SYDNEY (Reuters) - An Australian court on Monday ordered bail revoked for the partner of a self-styled Sheikh who last week stormed a Sydney cafe at gunpoint, sparking a 16-hour hostage crisis that left three people dead, including the gunman.
Amirah Droudis, on bail after being charged with the murder of hostage-taker Man Haron Monis’ wife, was ordered by a Sydney court returned to jail to await trial.
Monis, who had been charged as an accessory to the murder, had also been free on bail.
The perceived failure of the justice system to prevent a convicted felon who was well known to authorities from seizing a cafe in the city’s financial district in broad daylight has sparked calls for a tightening of the bail system.
Last year, Droudis was freed on bail after being charged in connection with the stabbing murder of Monis’ ex-wife, who was set alight in a Sydney apartment block.
Chief Magistrate Graeme Henson cited her prior convictions, the particularly heinous nature of the alleged offense and the slight possibility she might skip bail as factors in deciding to remand her in custody until trial.
“I find there is an unacceptable risk that cannot be properly mitigated by a further extension of bail,” Henson said following the hearing at a Sydney court.

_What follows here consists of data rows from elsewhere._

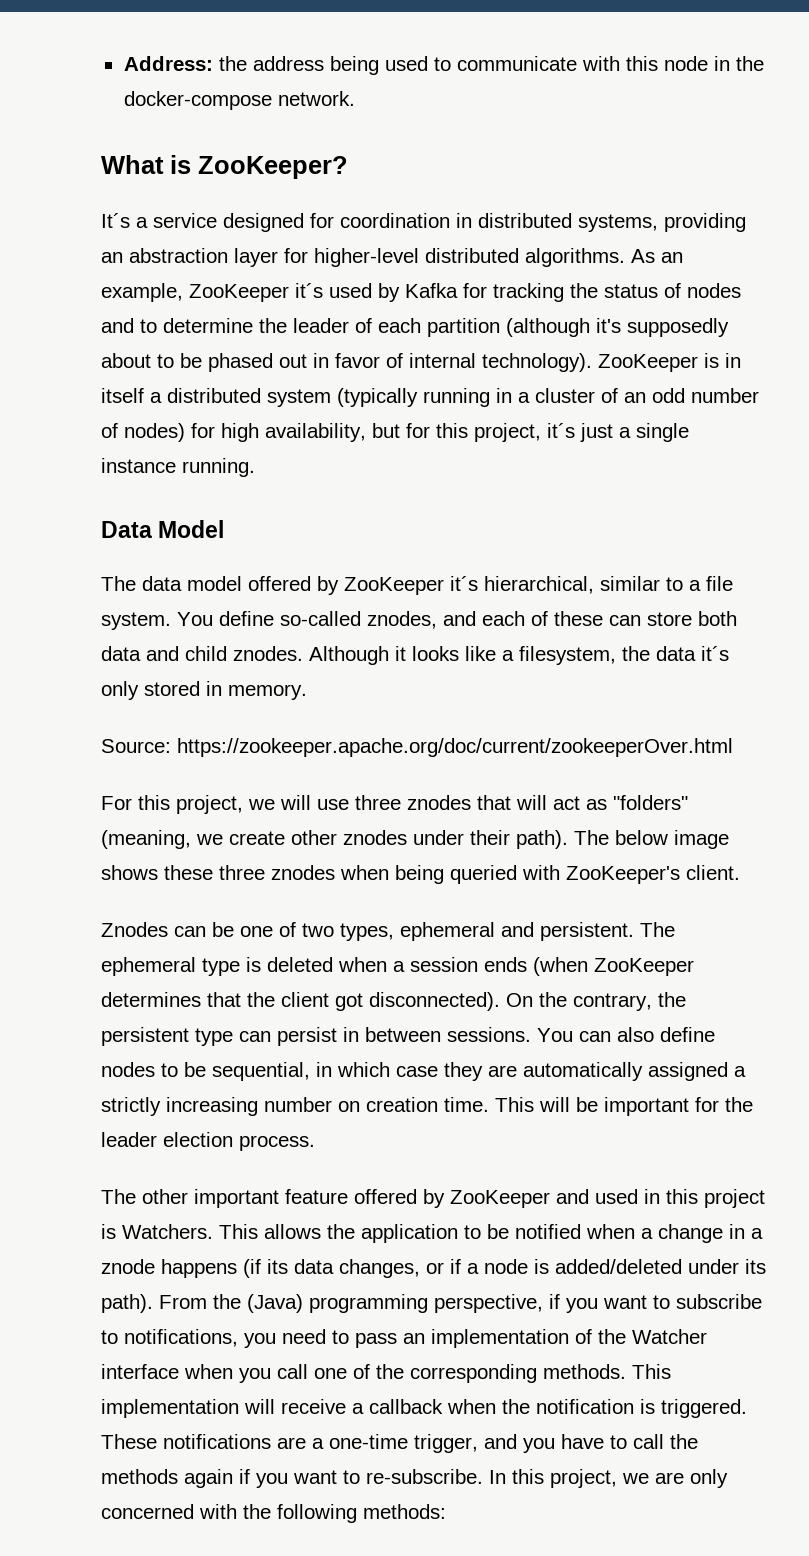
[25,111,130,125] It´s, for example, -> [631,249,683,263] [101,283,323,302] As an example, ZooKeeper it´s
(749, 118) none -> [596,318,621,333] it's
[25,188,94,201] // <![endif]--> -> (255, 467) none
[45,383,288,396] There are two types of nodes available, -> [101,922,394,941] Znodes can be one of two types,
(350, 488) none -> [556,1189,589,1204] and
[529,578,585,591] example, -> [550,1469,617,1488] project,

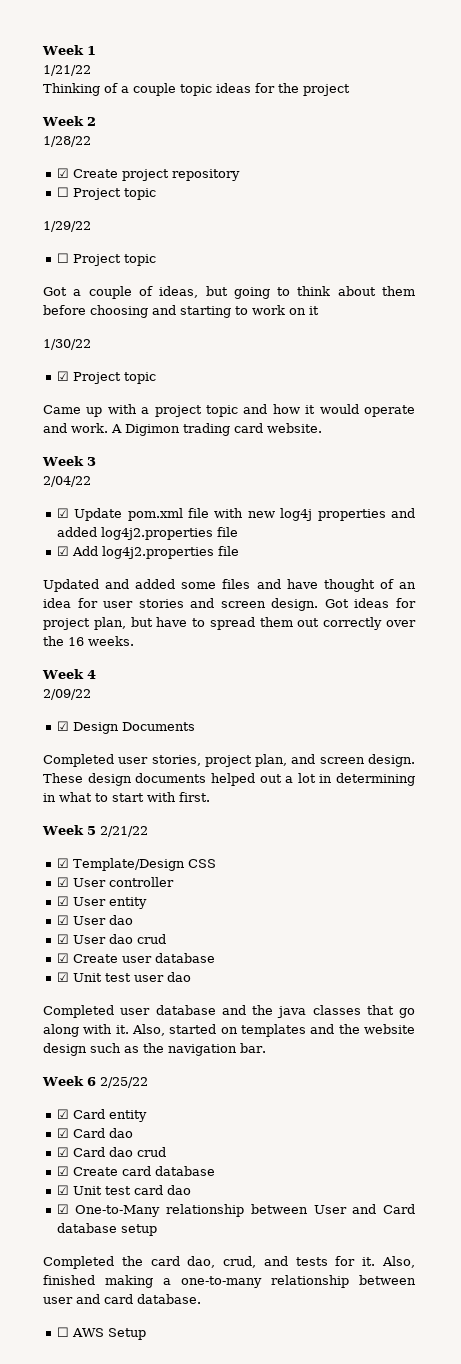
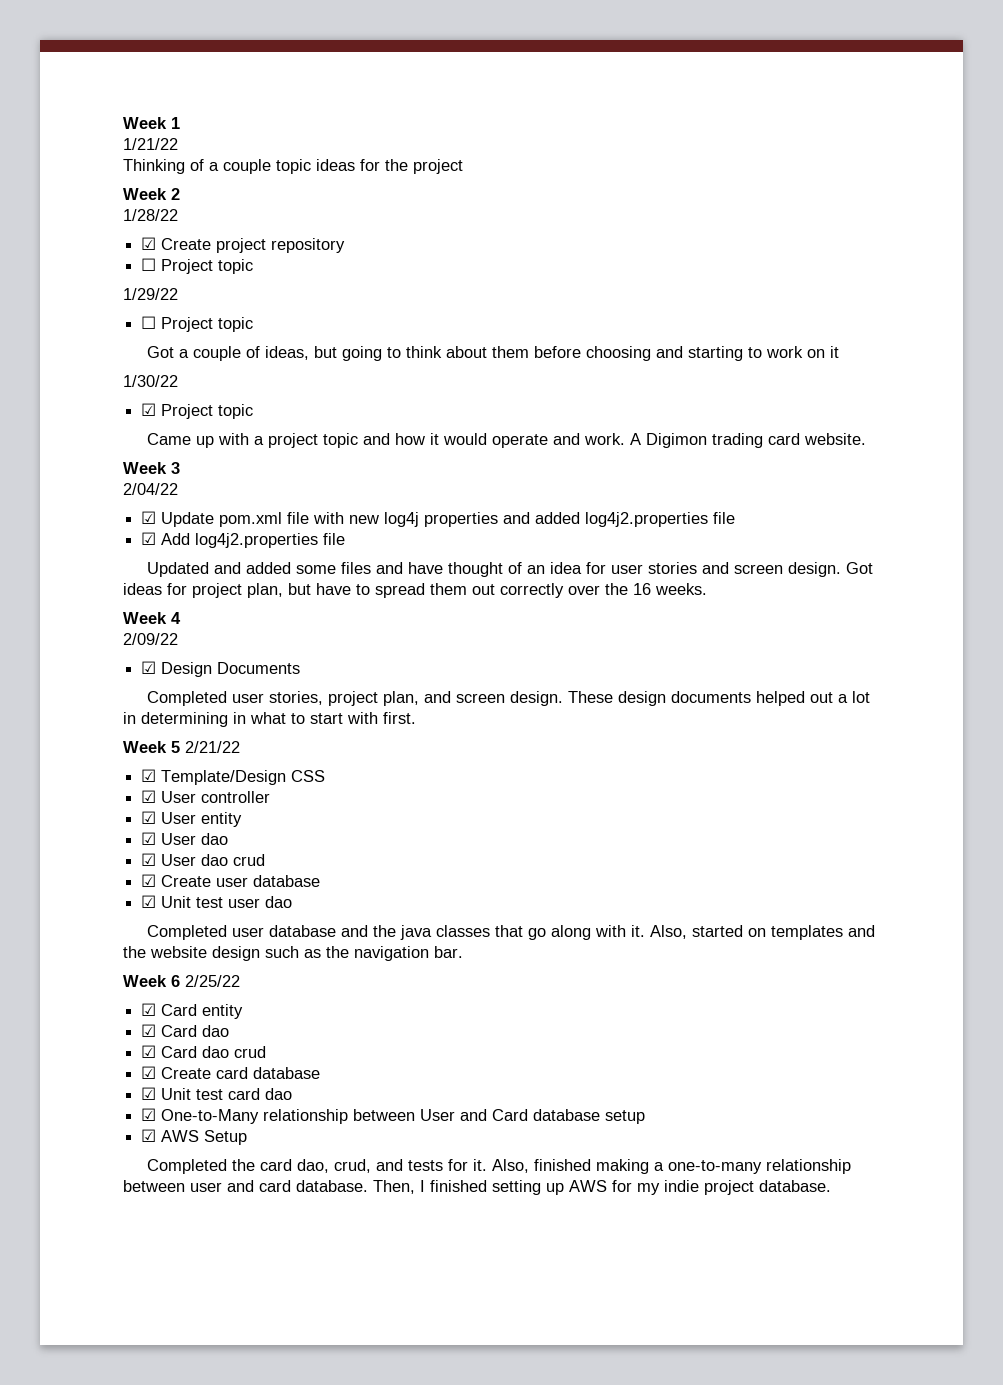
(157, 1230) none -> [141,1129,248,1145] // ☑ AWS Setup
[56,1327,146,1340] // ☐ AWS Setup -> [373,1180,831,1195] Then, I finished setting up AWS for my indie project database.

Droudis’ lawyers argued that the case was “frivolous” and their client was effectively being swept up in the public anger surrounding the café siege, in which she did not take part.
Droudis, who was mobbed by reporters and television crews when she arrived at the court, just blocks away from the café, sat impassively for much of the hearing.
She will next appear in court in February.
Last week, the commissioner of police in New South Wales state, Andrew Scipione, said he was concerned that Monis had been granted bail on earlier charges, leaving him free in the community, sparking calls for a wider review of the bail system.
Henson took the unusual step of admonishing a courtroom packed with journalists not to speculate on Droudis’ guilt, reminding them that the decision to revoke her bail had no bearing on her guilt or innocence.
“Suspicion, wild accusation, deficiencies in evidence cannot be translated into accepted truths simply because an agency of prosecution says so or a media who wants something to be true says it must be without due process,” he said.